The Difference Between an AI Feature and an AI Product
Most AI products aren't products. They're products with a GPT call in the middle.
That distinction shapes every decision downstream: what you build, how you hire, what success means. Get it wrong and you end up with a roadmap that's technically impressive and strategically confused.
An AI feature is additive. An AI product is load-bearing.

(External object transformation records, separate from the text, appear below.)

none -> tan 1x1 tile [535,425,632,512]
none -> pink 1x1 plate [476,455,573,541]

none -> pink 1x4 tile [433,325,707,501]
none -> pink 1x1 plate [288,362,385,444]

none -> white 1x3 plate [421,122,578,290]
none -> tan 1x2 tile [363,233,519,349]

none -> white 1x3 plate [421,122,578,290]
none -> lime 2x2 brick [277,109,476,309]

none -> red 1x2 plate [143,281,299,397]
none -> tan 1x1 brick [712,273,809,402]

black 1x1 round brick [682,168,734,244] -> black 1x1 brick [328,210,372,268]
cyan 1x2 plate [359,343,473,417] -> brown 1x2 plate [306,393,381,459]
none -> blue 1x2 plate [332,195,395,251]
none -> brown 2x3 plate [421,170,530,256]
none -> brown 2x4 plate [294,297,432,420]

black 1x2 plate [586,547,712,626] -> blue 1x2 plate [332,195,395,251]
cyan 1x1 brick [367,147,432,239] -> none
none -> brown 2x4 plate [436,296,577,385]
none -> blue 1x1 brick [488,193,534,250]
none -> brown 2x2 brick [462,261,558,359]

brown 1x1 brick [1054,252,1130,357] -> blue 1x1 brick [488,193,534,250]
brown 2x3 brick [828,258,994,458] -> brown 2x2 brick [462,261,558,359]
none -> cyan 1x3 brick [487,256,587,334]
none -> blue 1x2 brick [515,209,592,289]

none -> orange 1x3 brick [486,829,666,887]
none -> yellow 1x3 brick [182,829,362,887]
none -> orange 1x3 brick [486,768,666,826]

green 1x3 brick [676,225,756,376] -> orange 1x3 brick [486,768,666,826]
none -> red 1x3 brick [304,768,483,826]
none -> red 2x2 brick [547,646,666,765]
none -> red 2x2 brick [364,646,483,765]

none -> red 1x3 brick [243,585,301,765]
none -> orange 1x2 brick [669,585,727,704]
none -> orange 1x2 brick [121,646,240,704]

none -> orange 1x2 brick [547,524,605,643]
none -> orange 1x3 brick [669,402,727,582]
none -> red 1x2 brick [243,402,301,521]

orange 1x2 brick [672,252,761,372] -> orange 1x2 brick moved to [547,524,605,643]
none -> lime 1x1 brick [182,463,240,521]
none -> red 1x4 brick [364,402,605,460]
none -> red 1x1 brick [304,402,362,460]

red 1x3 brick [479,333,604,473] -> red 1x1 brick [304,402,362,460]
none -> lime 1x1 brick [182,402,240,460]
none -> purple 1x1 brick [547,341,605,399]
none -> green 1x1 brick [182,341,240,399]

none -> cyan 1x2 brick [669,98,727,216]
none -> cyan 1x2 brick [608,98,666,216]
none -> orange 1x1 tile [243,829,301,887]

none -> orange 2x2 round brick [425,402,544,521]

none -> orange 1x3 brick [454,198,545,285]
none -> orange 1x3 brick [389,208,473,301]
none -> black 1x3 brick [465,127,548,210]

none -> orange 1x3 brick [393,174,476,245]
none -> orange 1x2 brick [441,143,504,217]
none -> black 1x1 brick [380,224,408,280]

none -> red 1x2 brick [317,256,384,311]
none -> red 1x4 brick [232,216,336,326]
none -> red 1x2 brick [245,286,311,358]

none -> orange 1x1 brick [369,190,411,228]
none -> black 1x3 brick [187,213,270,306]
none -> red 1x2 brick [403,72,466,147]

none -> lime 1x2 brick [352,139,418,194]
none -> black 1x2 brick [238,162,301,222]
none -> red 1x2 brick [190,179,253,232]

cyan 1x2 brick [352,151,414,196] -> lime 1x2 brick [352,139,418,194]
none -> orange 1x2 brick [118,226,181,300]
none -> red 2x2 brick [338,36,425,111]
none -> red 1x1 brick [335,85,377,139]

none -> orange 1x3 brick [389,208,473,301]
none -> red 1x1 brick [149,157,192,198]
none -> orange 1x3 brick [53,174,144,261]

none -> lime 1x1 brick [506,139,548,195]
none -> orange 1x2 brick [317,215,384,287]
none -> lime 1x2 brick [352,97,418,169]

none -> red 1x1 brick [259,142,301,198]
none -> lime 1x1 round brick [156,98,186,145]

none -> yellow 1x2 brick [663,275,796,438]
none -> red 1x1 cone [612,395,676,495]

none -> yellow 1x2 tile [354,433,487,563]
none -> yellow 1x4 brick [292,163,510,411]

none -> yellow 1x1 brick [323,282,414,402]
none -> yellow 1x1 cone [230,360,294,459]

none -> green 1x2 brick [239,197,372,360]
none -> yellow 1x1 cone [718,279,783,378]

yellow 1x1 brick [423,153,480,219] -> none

A feature improves something that already exists. The underlying value proposition stays the same — AI makes it faster or cheaper to get there. Remove it and the product still works.
A product built on AI is different: remove it and there's nothing left to use.
Grammarly is an AI product. Its core value — catching errors a human would miss — only exists because of the model. Notion added AI features. They're useful; the workspace worked fine before them. Grammarly is one. Notion is the other.
Most companies adding AI right now are shipping features. That's often exactly right. But calling it an AI strategy while building AI features creates a specific kind of roadmap confusion that's expensive to unwind.
Why the framing breaks roadmaps
I've watched teams over-invest in model improvements for products where the model isn't the constraint. I've seen companies add LLM summaries to reports nobody reads — technically clean, strategically irrelevant.
The pattern is consistent: the team thinks AI is the value, so they optimize AI. But users don't care about AI. They care about outcomes. If the outcome doesn't change, better AI doesn't help.
When a team is actually shipping an AI product, the model is the product. Every improvement to the model improves the core value directly.
When a team is shipping AI features, the connection is indirect at best.
The test
Can you describe your core value proposition without mentioning AI? If yes, you have a feature opportunity — AI is a delivery mechanism, not the point.
If the answer requires AI to make any sense, you might be building a product.
PhoneScreen.ai screens candidates over the phone. Strip out the AI and there's no product — it's a scheduling page. The value is the intelligence: questions that adapt, signal that surfaces, calls that a recruiter wouldn't have time to run. The AI is the product.
This connects to something I wrote about what it means to be AI-native: being AI-native isn't about how much AI you use. It's about whether AI is structural or decorative.
The strategy implications are genuinely different
Building AI features means asking: where's the friction in our product, and does AI reduce it? What's the user outcome we're actually improving?
Building an AI product means asking: what can this do that no non-AI product could do? What does the model need to be good at, and how do we create the data flywheel that makes it better? What happens to defensibility when the underlying models commoditize?
These are different bets. They need different teams, different metrics, different hiring profiles. A product manager running an AI product is thinking about model quality as a core product lever. One running AI features is thinking about where to slot them in.
Mixing up the two questions is the most expensive early mistake I see.
Get clear on this first
Before you pick a model or scope a sprint or write the job description — decide which one you're building.
Are you building something where AI creates the value? Or where AI improves how you deliver existing value?
Both are valid calls. But they're not the same problem, and the companies that treat them as interchangeable end up optimizing for the wrong thing.